## Required action
From the line that contains "hető - jelentette" to the last line of the entries, write each line out exactly; include both ends and nothing else.

## Given information
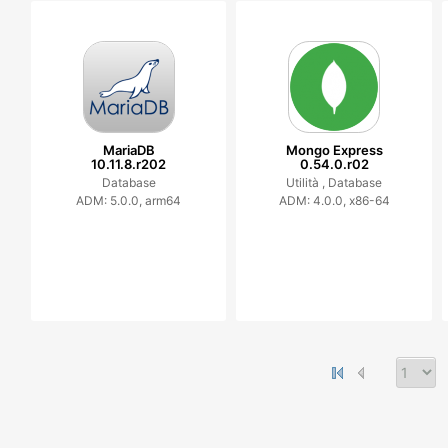
MariaDB
Mongo Express
10.11.8.r202
0.54.0.r02
Database
Utilità ,
Database
ADM: 5.0.0, arm64
ADM: 4.0.0, x86-64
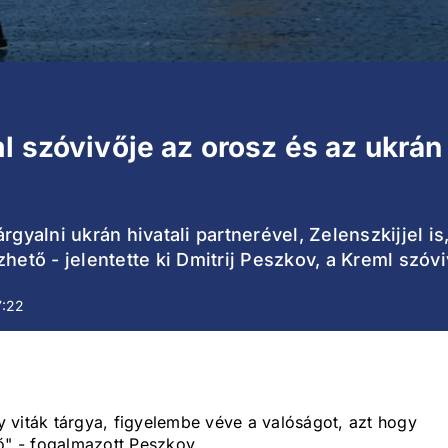
l szóvivője az orosz és az ukrán 
gyalni ukrán hivatali partnerével, Zelenszkijjel is,
hető - jelentette ki Dmitrij Peszkov, a Kreml szóv
7:22
 viták tárgya, figyelembe véve a valóságot, azt hogy
ő" - fogalmazott Peszkov.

## Exercise answer
hető - jelentette ki Dmitrij Peszkov, a Kreml szóv
7:22
 viták tárgya, figyelembe véve a valóságot, azt hogy
ő" - fogalmazott Peszkov.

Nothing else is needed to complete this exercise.